Baía de Guanabara
Tânia Rêgo/ Arquivo Agência Brasil
Um estudo do Instituto Rio Metrópole que prevê a criação de um Centro de Emergência Ambiental na área do antigo Estaleiro Caneco aponta que as dezenas de embarcações abandonadas ou ociosas na Baía de Guanabara pode causar novos vazamentos e obstruir a infraestrutura do Porto do Rio de Janeiro.
Ao mesmo tempo, o Instituto Estadual do Ambiente afirma que o processo de retirada dos 80 casos abandonados está na fase preparatória dos documentos de contratação da empresa especializada. A promessa era começar a remoção ainda no segundo semestre de 2025 e terminar em 2028.
Em 2023, meses após o navio São Luiz, que estava abandonado desde 2016, colidir com a Ponte Rio-Niterói após ficar à deriva, uma força-tarefa chegou a ser montada pelo Governo do Rio e a Capitania dos Portos que prometeram retirar 51 embarcações das águas naquele ano. No entanto, apenas seis foram removidas.
Os cascos estão localizados no Canal de São Lourenço, em Niterói, além de outras regiões nos municípios de Rio de Janeiro e São Gonçalo, principalmente ao redor da Ilha da Conceição.
O estudo do Instituto Rio Metrópole tem a ver com a utilização do tradicional Estaleiro Caneco, que foi arrematado pelo Governo em 2022 pelo montante de R$ 96 milhões. Mas, três anos depois, ainda não há definição sobre o destino do espaço, que já foi considerado um dos principais complexos industriais do país, na Zona Portuária. A promessa era transformar o terreno em um polo para incentivar a pesca e outras atividades econômicas.
O termo de posse do Estaleiro Caneco, que ocupa uma área de 135 mil metros quadrados, foi assinado em janeiro deste ano e publicado em Diário Oficial.
No entanto, o governo deve travar nos próximos meses uma batalha judicial. Isso porque, durante análise técnica, identificou que, além dos registros indicados no edital de leilão da Massa Falida do Estaleiro Caneco, há mais seis áreas que integram o terreno.
O problema é que as matrículas estão em nome de terceiros. Uma das possibilidades avaliadas é a ação de usucapião.
No início do mês, o governador Cláudio Castrou criou a Subsecretaria de Gestão Portuária e Atividades Navais, que será responsável pelo desenvolvimento de projetos de gestão, estudos e operação do antigo Estaleiro Caneco e pelo descomissionamento de embarcações na Baía de Guanabara.

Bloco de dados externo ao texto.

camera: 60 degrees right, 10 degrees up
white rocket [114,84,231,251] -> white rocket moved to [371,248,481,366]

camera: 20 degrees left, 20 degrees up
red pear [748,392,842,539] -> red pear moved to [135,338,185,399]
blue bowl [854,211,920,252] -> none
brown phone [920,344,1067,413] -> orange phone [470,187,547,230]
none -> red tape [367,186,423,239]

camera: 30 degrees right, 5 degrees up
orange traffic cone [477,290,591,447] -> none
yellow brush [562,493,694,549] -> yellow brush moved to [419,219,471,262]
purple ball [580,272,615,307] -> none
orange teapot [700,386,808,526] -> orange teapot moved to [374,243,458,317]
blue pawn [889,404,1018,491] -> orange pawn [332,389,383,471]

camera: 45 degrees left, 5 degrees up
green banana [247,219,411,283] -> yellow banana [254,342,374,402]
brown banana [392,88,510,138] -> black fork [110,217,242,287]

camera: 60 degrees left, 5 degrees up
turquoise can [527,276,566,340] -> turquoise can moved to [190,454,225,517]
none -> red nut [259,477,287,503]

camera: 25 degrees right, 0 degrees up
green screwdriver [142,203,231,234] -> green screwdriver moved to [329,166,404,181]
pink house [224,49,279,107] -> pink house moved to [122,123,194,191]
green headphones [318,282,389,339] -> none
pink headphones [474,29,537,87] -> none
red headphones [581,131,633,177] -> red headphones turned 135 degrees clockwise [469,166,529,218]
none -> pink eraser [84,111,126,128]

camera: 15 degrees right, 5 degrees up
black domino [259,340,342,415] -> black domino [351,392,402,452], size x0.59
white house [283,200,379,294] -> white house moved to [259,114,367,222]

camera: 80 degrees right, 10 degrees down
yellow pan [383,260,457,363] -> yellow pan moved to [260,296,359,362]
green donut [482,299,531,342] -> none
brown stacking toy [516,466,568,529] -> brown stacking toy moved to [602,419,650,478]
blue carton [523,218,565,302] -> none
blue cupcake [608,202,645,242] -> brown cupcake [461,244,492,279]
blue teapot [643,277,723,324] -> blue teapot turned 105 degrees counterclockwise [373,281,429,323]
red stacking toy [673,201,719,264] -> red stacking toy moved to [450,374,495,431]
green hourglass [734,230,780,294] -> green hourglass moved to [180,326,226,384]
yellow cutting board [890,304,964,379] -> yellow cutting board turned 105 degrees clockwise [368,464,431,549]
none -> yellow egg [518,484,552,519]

Enquanto isso, o Instituto Rio Metrópole recebeu duas propostas para instalar um Centro de Emergência Ambiental na área do estaleiro em razão dos desafios da Baía de Guanabara, como vazamentos de óleos, acidentes industriais e degradação costeira.
Segundo o estudo, a vulnerabilidade a novos acidentes permanece alta, e o risco é constante devido ao tráfego marítimo e à infraestrutura antiga. O Centro serviria, por exemplo, para monitorar em tempo real de estações meteo-oceanográficas e de qualidade da água e elaborar respostas rápidas para acidentes ambientais.
Em nota, o Inea disse ainda que a retirada dos casos conta com investimento de R$ 25 milhões e todo o planejamento e logística do projeto será executado por técnicos do instituto. O órgão estadual afirmou que não há possibilidade de identificação dos proprietários tendo em vista o alto grau de degradação dos mesmos.